We continued to accompany the farming communities of El Garzal, Las Pavas and a group of 12 farming communities in southern Córdoba Province all of whom face violence in their struggle to keep the land they depend on for survival. We celebrate with the communities of El Garzal and Las Pavas recent decisions from the Colombian Rural Development Institute (INCODER) in favor of the peasants’ ownership of the land.

The biggest development in Colombia in 2012 was the beginning of formal negotiations between the FARC guerrilla and the Colombian government seeking to end their armed conflict. This new scenario for peace has invigorated peacebuilding networks throughout Colombia, who in late 2012 scrambled to find ways to contribute to the peace process. As the Cedecol Peace Commission we were delighted to help organize the Peoples Building Peace – International Peace Conference including hosting the Rev. Raúl Suárez of the Martin Luther King Center of Havana, Cuba. Negotiations are ongoing in Havana and we ask all to pray for a positive outcome.

Looking ahead at 2013

In 2013 we hope to continue the work mentioned above – accompanying the victims of the armed conflict, bearing witness to their testimony and creatively seeking to build peace with justice in Colombia.
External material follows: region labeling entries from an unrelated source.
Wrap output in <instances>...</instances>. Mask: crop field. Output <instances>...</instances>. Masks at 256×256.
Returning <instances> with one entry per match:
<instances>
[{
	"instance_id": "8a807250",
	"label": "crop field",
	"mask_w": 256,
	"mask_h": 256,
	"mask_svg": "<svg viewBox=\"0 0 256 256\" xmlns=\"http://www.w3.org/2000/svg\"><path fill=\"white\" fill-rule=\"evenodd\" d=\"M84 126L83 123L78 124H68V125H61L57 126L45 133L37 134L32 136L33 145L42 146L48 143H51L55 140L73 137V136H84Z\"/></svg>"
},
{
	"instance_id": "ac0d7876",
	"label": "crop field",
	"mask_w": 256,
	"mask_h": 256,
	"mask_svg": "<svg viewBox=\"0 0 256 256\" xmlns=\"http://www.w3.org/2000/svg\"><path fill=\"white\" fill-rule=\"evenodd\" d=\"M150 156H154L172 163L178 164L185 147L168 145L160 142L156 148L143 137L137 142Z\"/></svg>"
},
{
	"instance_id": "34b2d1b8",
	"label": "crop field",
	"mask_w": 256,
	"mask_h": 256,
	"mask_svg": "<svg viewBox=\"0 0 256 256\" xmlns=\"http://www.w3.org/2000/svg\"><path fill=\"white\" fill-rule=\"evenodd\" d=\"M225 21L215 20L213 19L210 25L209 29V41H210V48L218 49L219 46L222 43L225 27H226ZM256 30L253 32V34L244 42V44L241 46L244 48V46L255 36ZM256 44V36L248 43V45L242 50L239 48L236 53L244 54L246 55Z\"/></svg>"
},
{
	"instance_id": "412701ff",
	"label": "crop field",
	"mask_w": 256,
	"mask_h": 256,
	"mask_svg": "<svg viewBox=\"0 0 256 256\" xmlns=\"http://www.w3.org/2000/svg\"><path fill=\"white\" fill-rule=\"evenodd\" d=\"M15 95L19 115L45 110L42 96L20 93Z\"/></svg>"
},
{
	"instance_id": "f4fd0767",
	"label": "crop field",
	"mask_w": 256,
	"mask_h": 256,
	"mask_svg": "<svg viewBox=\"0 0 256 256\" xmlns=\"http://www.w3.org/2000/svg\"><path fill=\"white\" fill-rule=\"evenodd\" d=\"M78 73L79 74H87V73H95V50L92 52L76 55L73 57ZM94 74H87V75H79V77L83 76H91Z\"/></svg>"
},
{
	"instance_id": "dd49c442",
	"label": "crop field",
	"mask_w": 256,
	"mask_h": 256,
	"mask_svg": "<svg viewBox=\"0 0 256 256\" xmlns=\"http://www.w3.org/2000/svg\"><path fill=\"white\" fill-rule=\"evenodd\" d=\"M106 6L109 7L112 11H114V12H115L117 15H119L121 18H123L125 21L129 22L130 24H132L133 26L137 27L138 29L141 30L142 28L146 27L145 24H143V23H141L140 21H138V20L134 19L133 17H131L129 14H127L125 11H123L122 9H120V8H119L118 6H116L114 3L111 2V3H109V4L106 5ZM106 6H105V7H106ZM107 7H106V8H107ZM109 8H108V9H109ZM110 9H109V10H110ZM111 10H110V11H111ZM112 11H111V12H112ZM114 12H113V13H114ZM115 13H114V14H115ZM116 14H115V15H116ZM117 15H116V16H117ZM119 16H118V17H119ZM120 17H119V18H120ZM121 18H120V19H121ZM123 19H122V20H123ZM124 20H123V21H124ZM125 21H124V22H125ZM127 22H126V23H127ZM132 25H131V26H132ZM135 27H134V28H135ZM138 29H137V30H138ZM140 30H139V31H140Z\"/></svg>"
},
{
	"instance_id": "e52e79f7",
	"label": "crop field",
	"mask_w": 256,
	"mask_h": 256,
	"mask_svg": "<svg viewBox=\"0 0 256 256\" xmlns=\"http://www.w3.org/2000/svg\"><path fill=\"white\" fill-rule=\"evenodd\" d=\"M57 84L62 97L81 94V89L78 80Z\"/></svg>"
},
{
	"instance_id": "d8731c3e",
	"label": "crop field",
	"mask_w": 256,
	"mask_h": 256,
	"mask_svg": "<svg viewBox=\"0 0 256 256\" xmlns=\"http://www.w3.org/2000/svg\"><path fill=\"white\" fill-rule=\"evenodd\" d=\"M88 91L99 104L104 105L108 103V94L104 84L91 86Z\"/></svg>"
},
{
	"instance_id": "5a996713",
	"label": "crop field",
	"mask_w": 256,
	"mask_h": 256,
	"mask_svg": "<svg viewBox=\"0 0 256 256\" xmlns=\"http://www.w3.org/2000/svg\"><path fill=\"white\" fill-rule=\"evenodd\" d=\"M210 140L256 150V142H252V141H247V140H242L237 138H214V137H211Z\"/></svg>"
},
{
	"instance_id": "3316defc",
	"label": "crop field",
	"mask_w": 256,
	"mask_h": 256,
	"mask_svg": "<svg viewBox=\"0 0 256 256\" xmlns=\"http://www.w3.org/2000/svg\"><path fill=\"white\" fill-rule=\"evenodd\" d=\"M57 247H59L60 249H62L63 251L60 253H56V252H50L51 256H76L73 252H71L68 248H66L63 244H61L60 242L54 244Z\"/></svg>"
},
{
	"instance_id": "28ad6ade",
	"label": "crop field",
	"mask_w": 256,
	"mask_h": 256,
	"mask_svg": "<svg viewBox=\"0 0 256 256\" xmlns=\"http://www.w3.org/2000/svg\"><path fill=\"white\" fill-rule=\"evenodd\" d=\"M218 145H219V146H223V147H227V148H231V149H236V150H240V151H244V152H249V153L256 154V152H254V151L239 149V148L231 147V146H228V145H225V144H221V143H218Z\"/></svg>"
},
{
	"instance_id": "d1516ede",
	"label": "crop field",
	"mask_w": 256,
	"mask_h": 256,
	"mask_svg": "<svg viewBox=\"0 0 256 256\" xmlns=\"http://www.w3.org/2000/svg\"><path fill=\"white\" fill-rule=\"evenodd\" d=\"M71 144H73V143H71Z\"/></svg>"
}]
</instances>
I personally, and the members of the Cedecol Peace Commission generally, are grateful for the support we receive through the four official partnerships with which we’re blessed: the Central Atlantic and Connecticut Conferences of the United Church of Christ and the Capital Area Region and Virginia Region of the Disciples of Christ. We hope that each of these can be renewed and strengthened in 2013.

We look forward to hosting a delegation from our UCC partners from May 30 – June 9 of this year. There is still space available. Won’t you consider joining? If interested please contact me and/or Charlie Pillsbury of Shalom United Church of Christ in New Haven, CT {} for more information.

I am grateful to all those who support my ministry in Colombia in so many different ways. I’ll do my best to stay in touch in 2013 and thank you in advance for your prayers and support!